What needs to be done: Go line by line through the records and tally those that include "logistic". Respond with the tally only.

-- Available records follows --

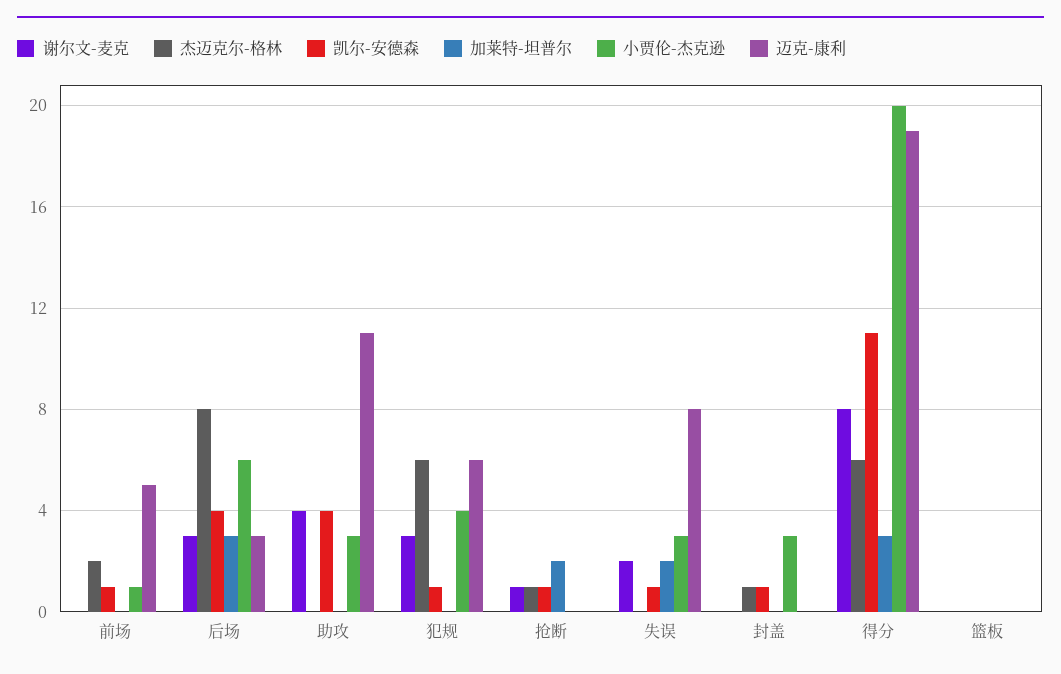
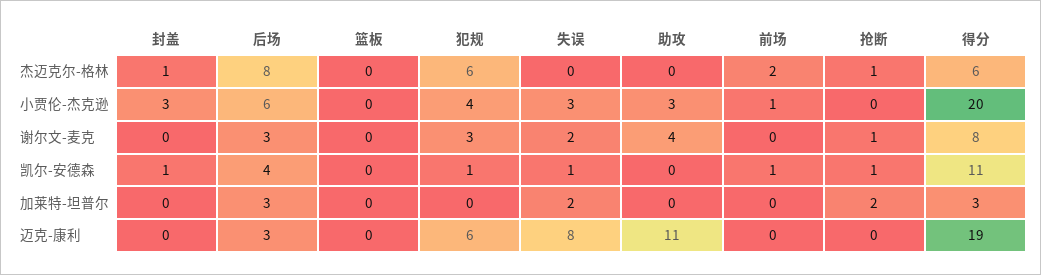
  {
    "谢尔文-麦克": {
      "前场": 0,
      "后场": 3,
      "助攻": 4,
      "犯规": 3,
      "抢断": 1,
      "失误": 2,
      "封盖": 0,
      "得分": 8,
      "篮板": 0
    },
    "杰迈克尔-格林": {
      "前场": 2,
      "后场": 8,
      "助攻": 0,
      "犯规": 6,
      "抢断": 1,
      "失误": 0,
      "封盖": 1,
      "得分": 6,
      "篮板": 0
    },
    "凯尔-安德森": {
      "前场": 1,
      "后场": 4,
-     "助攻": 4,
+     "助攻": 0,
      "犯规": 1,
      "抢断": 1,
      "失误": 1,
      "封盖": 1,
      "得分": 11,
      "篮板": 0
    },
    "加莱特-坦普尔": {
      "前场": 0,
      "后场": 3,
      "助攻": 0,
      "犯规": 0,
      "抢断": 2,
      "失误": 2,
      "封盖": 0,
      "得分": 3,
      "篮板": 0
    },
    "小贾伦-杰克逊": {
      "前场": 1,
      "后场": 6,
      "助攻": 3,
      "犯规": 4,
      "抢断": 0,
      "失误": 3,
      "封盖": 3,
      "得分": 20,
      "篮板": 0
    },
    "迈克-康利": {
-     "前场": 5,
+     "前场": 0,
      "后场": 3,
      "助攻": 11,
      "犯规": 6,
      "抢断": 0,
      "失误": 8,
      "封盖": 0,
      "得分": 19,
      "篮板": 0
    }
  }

-- Available records concluded --
-- Available records follows --

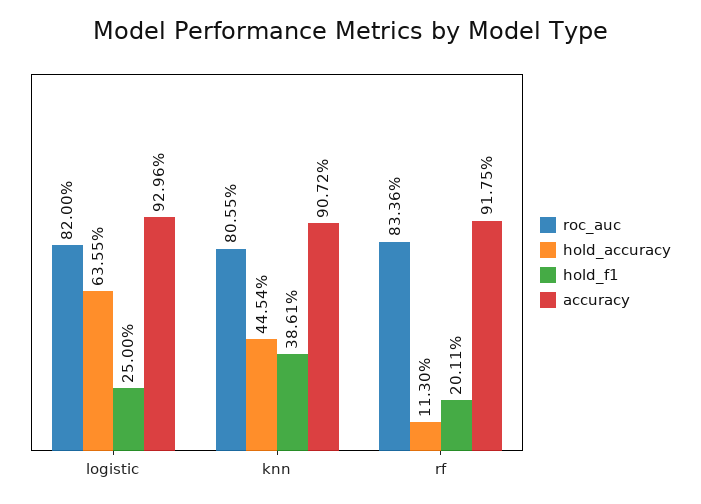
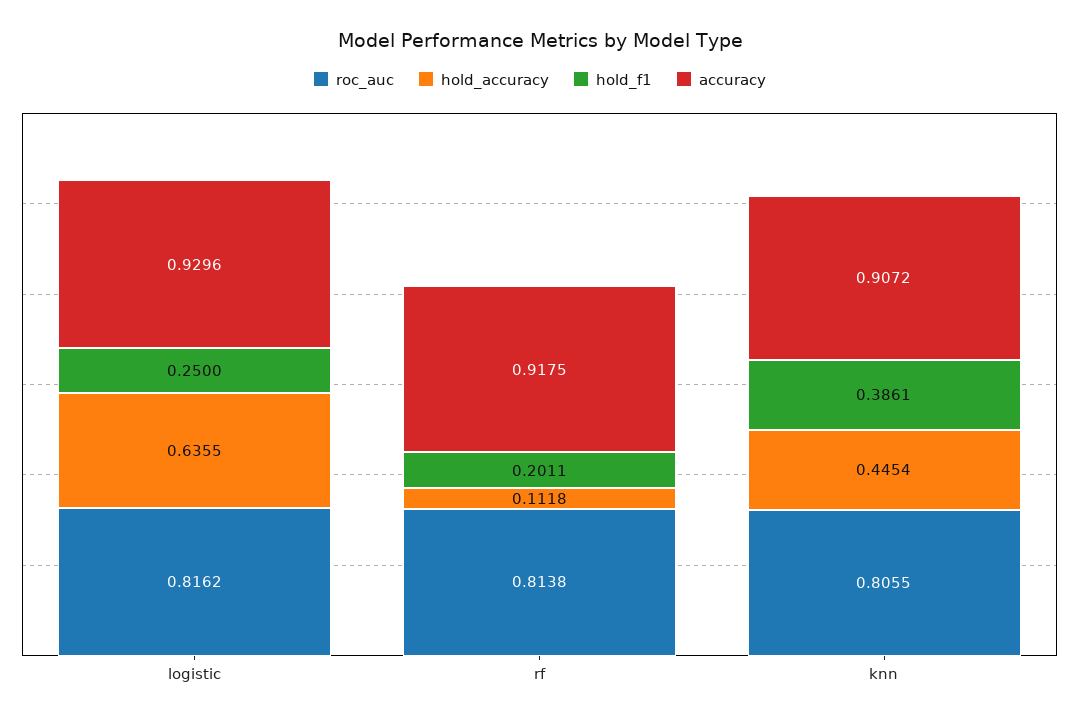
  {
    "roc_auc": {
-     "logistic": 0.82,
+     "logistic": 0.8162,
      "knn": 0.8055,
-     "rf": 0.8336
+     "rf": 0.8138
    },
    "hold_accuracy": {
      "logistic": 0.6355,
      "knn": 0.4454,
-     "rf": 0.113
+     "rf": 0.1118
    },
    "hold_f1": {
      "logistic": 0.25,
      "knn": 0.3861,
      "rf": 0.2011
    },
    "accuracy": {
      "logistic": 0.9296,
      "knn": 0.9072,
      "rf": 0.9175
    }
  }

-- Available records concluded --

Answer box: 5